# +----------------------------------------------------+
# |                  Lekce $ - demo 2                  |
# +----------------------------------------------------+
#  FINITE DIFFERENCE METHODS for boundary value problem
#   
#  PROBLEM: to solve Laplace equation with Dirichlet condition
#    solution on <0,1> X <0,1> with some part missing
#    solution using various relax. methods
#  THIS VERSION: test for analytically solvable simple problem
#    solution in global array u[0:N,0:N]
#    Comparison of Jacobi, Gauss-Sidel, SOR

import numpy as np
#import scipy.linalg as linalg
import matplotlib.pyplot as plt

#Logical function, returns True, if (x,y) in Omega = domain of problem
def Omega(x,y):
    epsilon=1e-8  #this value should be smaller than any used grid stepsize
    return (abs(x-0.5)+abs(y-0.5)>0.25+epsilon)

#Boundary condition for test with poit charge
def upoint(x,y):
    return np.log(np.sqrt((x-0.5)**2+(y-0.5)**2))

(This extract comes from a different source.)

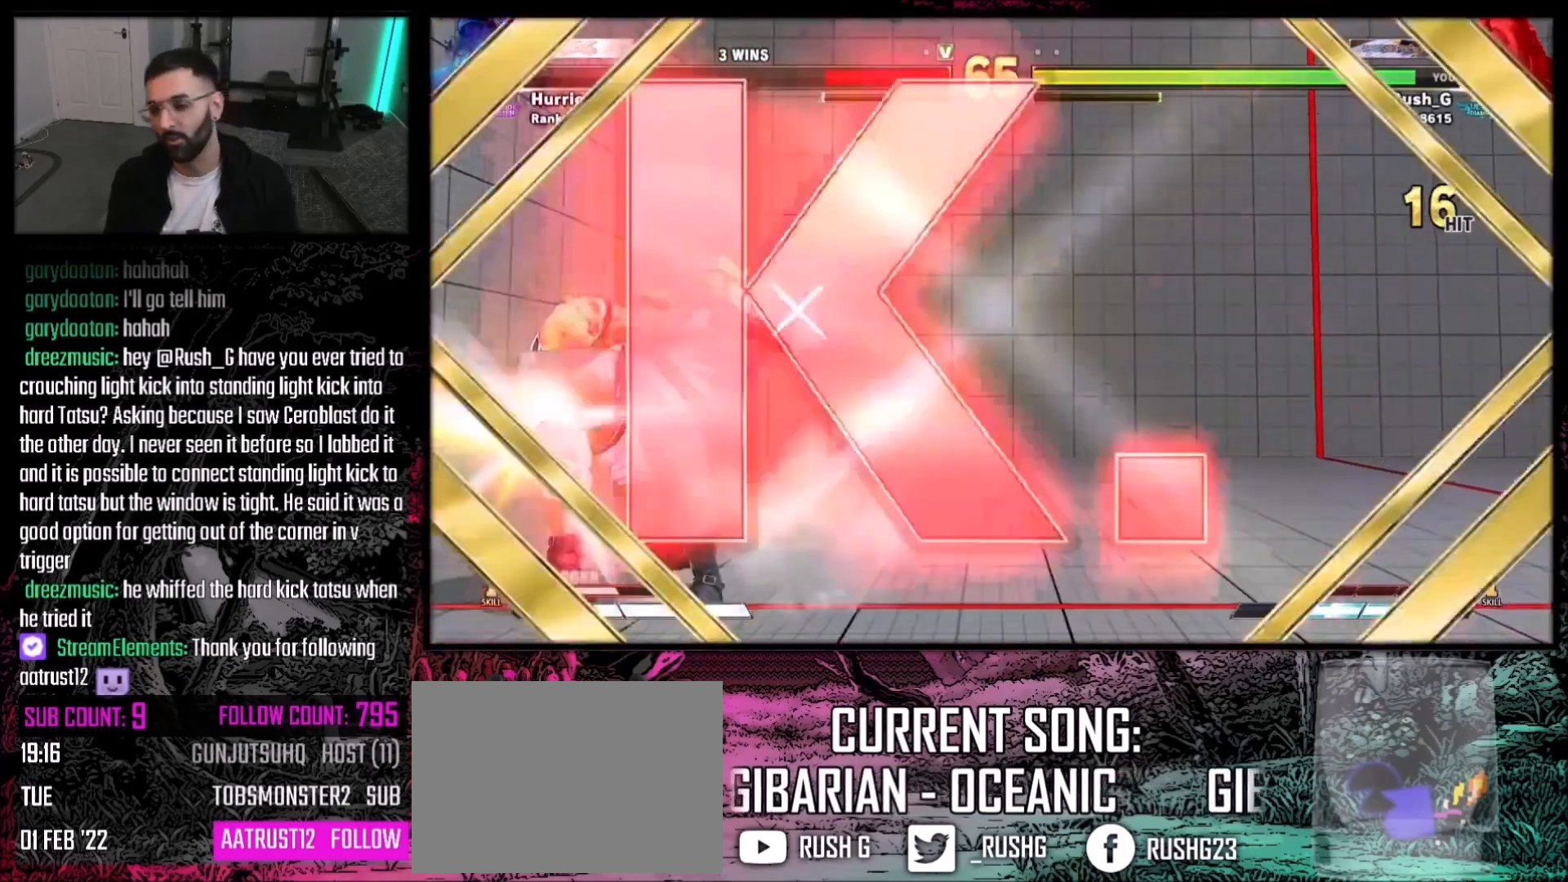
{"buttons": [], "events": [[267, "CIRCLE", "up"], [267, "TRIANGLE", "up"]]}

#Definition of initial estimate, including correct boundary condition 
def Ini_Ux(N):
    u=np.zeros((N+1,N+1))
    x=np.linspace(0.0,1.0,N+1)
    for jj in range(N+1):          #Boundary condition
        u[0,jj]=upoint(x[0],x[jj])
        u[N,jj]=upoint(x[N],x[jj])
        u[jj,0]=upoint(x[jj],x[0])
        u[jj,N]=upoint(x[jj],x[N])
    for j1 in range(1,N):
        for j2 in range(1,N):
            if (((x[j1]-0.5)**2+(x[j2]-0.5)**2)<0.03):
                u[j1,j2]=np.log(np.sqrt(0.03))
            else:
                if (not Omega(x[j1],x[j2])):
                    u[j1,j2]=upoint(x[j1],x[j2])
    return u,x

#One sweep of Jacobi method
def Sweep_Jacobi(u,N):
    v=u.copy()
    for j1 in range(1,N):
        for j2 in range(1,N):
            if (Omega(x[j1],x[j2])):
                u[j1,j2]=0.25*(v[j1+1,j2]+v[j1-1,j2]+v[j1,j2+1]+v[j1,j2-1])

#One sweep of Gauss-Sidel
def Sweep_GS(u,N):
    for j1 in range(1,N):
        for j2 in range(1,N):
            if (Omega(x[j1],x[j2])):
                u[j1,j2]=0.25*(u[j1+1,j2]+u[j1-1,j2]+u[j1,j2+1]+u[j1,j2-1])

#One sweep SOR
def Sweep_SOR(u,N,w):
    for j1 in range(1,N):
        for j2 in range(1,N):
            if (Omega(x[j1],x[j2])):
                u[j1,j2]=w*0.25*(u[j1+1,j2]+u[j1-1,j2]+u[j1,j2+1]+u[j1,j2-1])+(1-w)*u[j1,j2]


N=40
nstep=500

pl_i=np.array(range(nstep))
pl_Jacobi=np.zeros(nstep)
u,x = Ini_Ux(N)
for i in range(nstep):
    pl_Jacobi[i]=u[N/4,N/4]
    Sweep_Jacobi(u,N)

pl_GS=np.zeros(nstep)
u,x = Ini_Ux(N)
for i in range(nstep):
    pl_GS[i]=u[N/4,N/4]
    Sweep_GS(u,N)

pl_SOR=np.zeros(nstep)
u,x = Ini_Ux(N)
for i in range(nstep):
    pl_SOR[i]=u[N/4,N/4]
    Sweep_SOR(u,N,1.5)

#lmbd=1-0.5*(np.pi/(N+1))**2
lmbd=0.95 #(=1-0.05)

lmbd=1.0-0.05/4.0
lmbd_SOR=(lmbd/(1.0+np.sqrt(1.0-lmbd**2)))**2
w=2.0/(1+np.sqrt(1.0-lmbd**2))

pl_SOR2=np.zeros(nstep)
u,x = Ini_Ux(N)
for i in range(nstep):
    pl_SOR2[i]=u[N/4,N/4]
    Sweep_SOR(u,N,w)


plt.plot(pl_i,np.log(abs(pl_Jacobi-pl_SOR2[-1]))/np.log(10.0),'ro')
plt.plot(pl_i,np.log(abs(pl_GS-pl_SOR2[-1]))/np.log(10.0),'bo')
plt.plot(pl_i,np.log(abs(pl_SOR-pl_SOR2[-1]))/np.log(10.0),'go')
plt.plot(pl_i,np.log(abs(pl_SOR2-pl_SOR2[-1]))/np.log(10.0),'go')
plt.plot(pl_i,np.log((lmbd)**pl_i)/np.log(10.0),'r')
plt.plot(pl_i[:70],np.log((lmbd_SOR)**pl_i[:70])/np.log(10.0),'g')

plt.show()